Yes, I'll tell you, Mike, where we're [indiscernible] a lot of work is going on in relation at La Preciosa but we've completed the drill program which has been the basis for us to update our geologic model, our resource model to accommodate 2 different types of mining that we're focused on with the La Preciosa resource. Mine engineering is underway. We're coming close to finalizing our viewpoints on operating costs and currently starting through many different capital scenarios, trying to pick the one that's most optimal for the project. So that's kind of where we're at. Lots more work to do. And looking ahead to the end of this year it's just a bit early to comment. We're right in the middle of it.

Michael Dudas

Analyst

Tough course.

Mitchell Krebs

Analyst

Mike, it's Mitch again. As you know, as we've talked about, we keep pushing so hard on this because there are not a lot of good silver projects in the world. As a historically a predominant silver mining company to look for good quality high return primary silver assets around the world, it's a pretty short list.
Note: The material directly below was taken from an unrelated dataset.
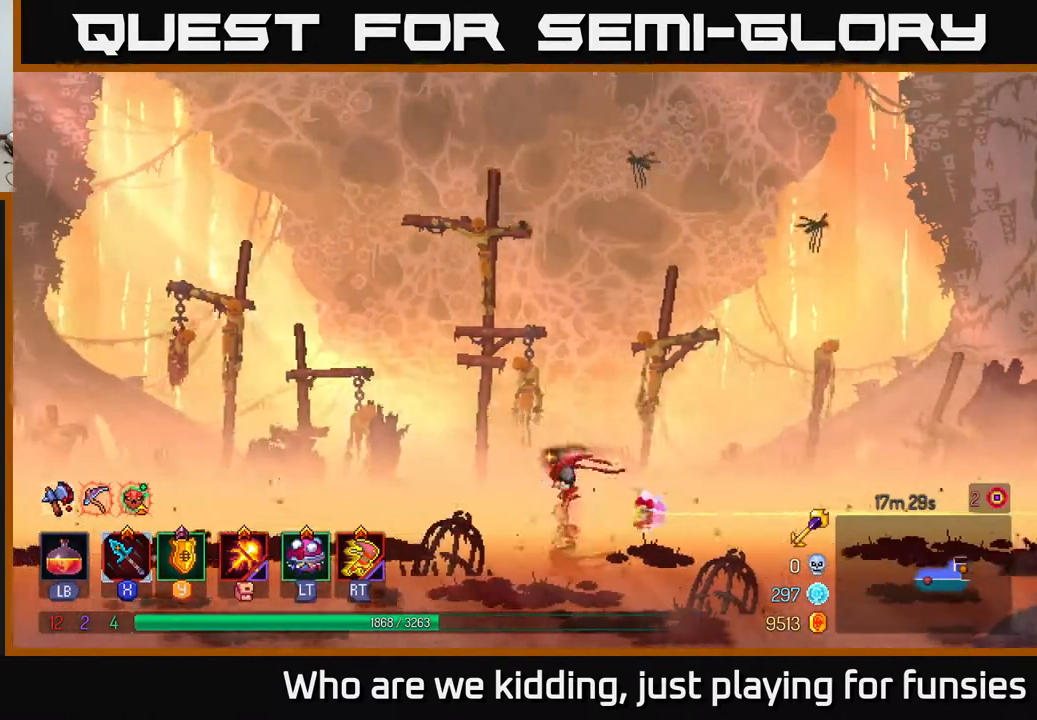
{"buttons": [], "left_stick": "left", "right_stick": "center", "events": []}
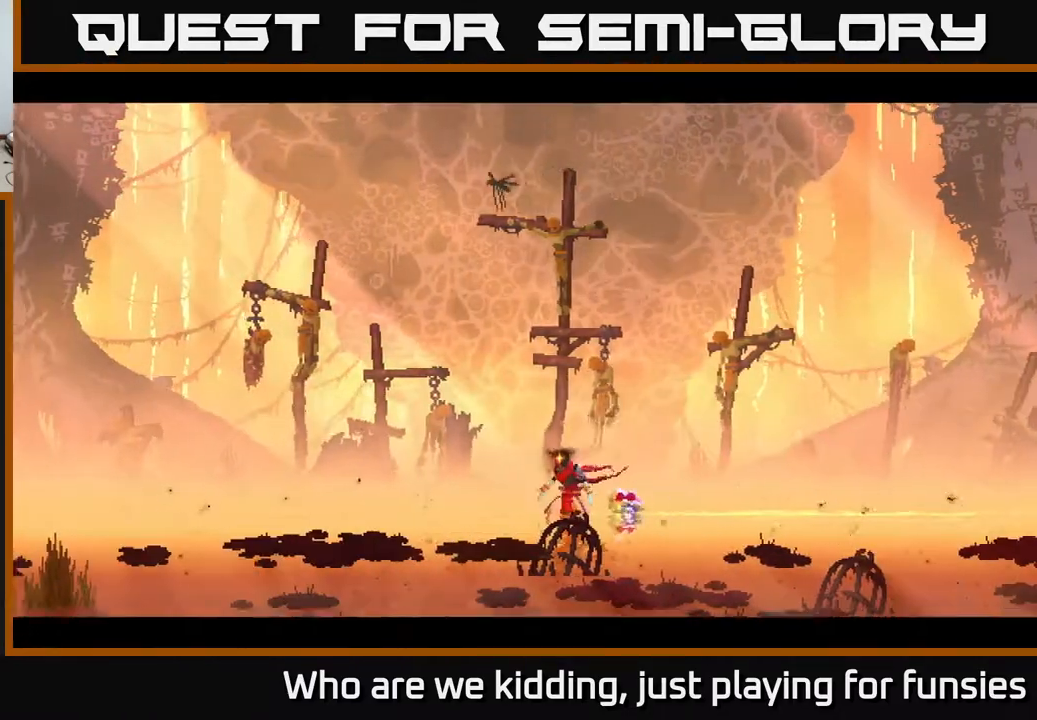
{"buttons": [], "left_stick": "center", "right_stick": "center", "events": [[417, "left_stick", "center"]]}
And to have one inside our company that's kind of a special asset. And so we really want to try hard to make that into something that can be value creating and give us a good boost to high quality long life silver production out of Mexico. So I know we're doing everything we can, but a good silver asset like that is hard to come by.

Frank Hanagarne

Analyst

Now, that's well said. And then on the flip side it will support pricing going forward because there is not a lot of primary silver expected to come to the market as I'm sure you are quite agreeable with.

Mitchell Krebs

Analyst

Yes, totally.

Operator

Operator

And ladies and gentlemen, this concludes our question-and-answer session. I'd like turn the conference back over to the management team for any final remarks.

Mitchell Krebs

Analyst

Well thanks everybody for your time this morning. I know it's a busy reporting season right now. I just want to thank everybody at the company for their continued commitment and hard work. I know there are a lot of them on the phone right now. So thank you and we look forward to speaking with everybody again in October to talk about our third quarter results. So thanks again. Have a good day.

Operator

Operator

Thank you, sir. Today's conference has now concluded and we thank you all for attending today's presentation. You may now disconnect your lines and have a wonderful day.